This application is a divisional of and claims priority to U.S. application Ser. No. 11/541,487, filed on Sep. 30, 2006, titled IN-WALL SUB-WOOFER SYSTEM WITH HIGH-VOLUME DISPLACEMENT, which application is incorporated by reference in this application in its entirety.
This invention relates generally to audio speaker systems and more particularly to an in-wall speaker system.
Many speaker systems are being mounted inside walls to spare the space required inside a room, and to enhance the surround-sound experience. However, in-wall speaker systems may occupy a large area of the wall they are built into. The area occupied by in-wall speaker systems may be quite significant when subwoofer speakers are part of the configuration.
In addition to the wall surface area required by in-wall mounted speakers, the speakers may transmit strong mechanical forces against the wall in which they are mounted. This is especially the case with subwoofers. The low frequencies at which subwoofers operate are more likely to cause mechanical forces that may cause the walls to vibrate.

────────────────────

**Instructions:**
• a. Check each statement against the in-wall speaker passage and say yes or no, quoting the words that decide it: (i) The earlier application this one claims priority to was filed on Sep. 30, 2006. (ii) Subwoofers are described as less likely than other speakers to make walls vibrate. (iii) One reason speakers are mounted inside walls is to enhance the surround-sound experience.
• b. Rewrite the part of the in-wall speaker passage that opens with the words containing "This application is" and closes with "in its entirety.", changing "divisional" to "continuation".
• c. In the in-wall speaker passage, when may the wall area taken up by in-wall speaker systems be quite significant?

**Supplied records:**
────────────────────

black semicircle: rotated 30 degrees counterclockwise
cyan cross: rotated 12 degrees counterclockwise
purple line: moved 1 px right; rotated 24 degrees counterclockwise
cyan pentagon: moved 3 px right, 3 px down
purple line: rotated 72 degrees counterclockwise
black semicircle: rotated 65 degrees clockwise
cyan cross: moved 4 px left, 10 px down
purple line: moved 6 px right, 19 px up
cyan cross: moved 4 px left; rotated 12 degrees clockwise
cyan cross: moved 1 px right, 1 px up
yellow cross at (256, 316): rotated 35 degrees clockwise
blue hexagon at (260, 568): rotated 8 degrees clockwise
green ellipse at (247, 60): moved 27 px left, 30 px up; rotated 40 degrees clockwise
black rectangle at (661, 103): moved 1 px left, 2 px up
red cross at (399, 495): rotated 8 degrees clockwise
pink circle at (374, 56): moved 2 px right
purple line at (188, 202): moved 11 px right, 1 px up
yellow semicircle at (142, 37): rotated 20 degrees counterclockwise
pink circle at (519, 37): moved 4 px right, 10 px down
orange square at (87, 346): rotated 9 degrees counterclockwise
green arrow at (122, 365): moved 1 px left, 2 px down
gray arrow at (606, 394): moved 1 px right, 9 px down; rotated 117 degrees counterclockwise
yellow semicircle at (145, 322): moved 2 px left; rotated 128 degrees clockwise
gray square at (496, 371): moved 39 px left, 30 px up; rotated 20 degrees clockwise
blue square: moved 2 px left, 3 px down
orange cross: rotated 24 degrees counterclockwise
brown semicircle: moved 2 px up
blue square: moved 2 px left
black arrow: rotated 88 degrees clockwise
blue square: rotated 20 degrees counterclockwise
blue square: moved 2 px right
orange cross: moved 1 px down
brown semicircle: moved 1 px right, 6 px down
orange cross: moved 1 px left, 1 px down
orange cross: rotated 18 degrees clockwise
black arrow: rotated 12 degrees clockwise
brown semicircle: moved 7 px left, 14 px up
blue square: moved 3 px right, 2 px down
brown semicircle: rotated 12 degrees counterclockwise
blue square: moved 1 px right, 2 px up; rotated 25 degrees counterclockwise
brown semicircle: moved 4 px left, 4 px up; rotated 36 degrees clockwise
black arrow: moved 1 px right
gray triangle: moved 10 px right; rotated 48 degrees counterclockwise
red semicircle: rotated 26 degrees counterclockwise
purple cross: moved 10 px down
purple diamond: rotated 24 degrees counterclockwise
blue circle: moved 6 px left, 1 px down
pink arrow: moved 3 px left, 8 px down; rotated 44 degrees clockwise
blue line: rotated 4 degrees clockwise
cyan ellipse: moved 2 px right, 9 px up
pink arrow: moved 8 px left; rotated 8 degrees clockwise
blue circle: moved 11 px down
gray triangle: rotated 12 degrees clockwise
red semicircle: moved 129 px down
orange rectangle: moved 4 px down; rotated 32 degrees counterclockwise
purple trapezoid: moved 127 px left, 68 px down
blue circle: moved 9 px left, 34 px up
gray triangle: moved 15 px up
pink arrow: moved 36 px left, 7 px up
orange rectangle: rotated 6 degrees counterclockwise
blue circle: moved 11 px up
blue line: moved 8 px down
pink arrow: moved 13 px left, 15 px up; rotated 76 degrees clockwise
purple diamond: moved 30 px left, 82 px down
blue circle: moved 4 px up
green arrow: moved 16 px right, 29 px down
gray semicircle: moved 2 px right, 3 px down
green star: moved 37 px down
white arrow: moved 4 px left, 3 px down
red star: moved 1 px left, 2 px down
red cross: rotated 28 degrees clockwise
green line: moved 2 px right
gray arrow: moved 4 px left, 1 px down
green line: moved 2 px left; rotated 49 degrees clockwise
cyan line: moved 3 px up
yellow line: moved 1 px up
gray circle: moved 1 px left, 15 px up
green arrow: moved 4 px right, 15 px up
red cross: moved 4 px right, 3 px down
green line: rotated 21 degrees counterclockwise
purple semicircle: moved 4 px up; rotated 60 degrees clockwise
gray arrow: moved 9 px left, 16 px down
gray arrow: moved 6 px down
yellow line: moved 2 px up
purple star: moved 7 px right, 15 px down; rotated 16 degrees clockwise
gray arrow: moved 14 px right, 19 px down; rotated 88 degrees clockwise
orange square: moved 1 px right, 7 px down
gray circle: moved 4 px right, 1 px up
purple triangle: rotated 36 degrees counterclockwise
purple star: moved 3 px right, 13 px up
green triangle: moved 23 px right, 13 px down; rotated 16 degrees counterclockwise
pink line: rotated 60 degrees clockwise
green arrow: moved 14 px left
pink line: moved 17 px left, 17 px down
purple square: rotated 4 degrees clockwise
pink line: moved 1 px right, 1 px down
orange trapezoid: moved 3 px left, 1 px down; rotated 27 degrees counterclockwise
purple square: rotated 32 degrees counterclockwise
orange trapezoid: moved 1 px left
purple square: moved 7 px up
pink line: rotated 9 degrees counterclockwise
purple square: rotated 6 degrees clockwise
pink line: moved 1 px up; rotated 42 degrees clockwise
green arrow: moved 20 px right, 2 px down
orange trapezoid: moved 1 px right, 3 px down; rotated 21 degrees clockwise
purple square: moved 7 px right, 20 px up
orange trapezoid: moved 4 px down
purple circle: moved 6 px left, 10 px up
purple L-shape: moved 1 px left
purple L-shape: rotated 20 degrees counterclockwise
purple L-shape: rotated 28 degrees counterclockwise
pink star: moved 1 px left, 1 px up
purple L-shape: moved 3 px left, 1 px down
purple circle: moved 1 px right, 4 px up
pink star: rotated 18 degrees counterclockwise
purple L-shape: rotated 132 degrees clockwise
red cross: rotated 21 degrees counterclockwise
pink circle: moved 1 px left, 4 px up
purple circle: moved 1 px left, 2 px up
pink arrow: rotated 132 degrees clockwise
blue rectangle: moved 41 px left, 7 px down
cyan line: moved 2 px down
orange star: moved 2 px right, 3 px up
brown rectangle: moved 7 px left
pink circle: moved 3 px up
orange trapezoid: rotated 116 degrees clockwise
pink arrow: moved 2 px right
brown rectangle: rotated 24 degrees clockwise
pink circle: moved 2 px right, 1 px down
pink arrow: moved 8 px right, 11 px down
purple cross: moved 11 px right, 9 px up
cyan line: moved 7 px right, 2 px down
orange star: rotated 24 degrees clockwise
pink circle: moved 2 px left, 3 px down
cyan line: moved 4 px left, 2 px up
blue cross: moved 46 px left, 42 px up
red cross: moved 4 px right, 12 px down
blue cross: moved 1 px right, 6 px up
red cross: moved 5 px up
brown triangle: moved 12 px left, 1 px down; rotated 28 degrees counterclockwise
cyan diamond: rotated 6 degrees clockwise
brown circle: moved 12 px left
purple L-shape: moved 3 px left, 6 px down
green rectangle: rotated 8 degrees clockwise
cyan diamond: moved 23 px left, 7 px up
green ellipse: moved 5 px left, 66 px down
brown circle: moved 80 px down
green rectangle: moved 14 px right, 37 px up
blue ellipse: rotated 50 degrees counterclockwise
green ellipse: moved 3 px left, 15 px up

────────────────────

**Written responses:**
• a.
(i) Yes: "filed on Sep. 30, 2006"
(ii) No: "The low frequencies at which subwoofers operate are more likely to cause mechanical forces that may cause the walls to vibrate."
(iii) Yes: "to enhance the surround-sound experience"

• b.
This application is a continuation of and claims priority to U.S. application Ser. No. 11/541,487, filed on Sep. 30, 2006, titled IN-WALL SUB-WOOFER SYSTEM WITH HIGH-VOLUME DISPLACEMENT, which application is incorporated by reference in this application in its entirety.

• c. When subwoofer speakers are part of the configuration.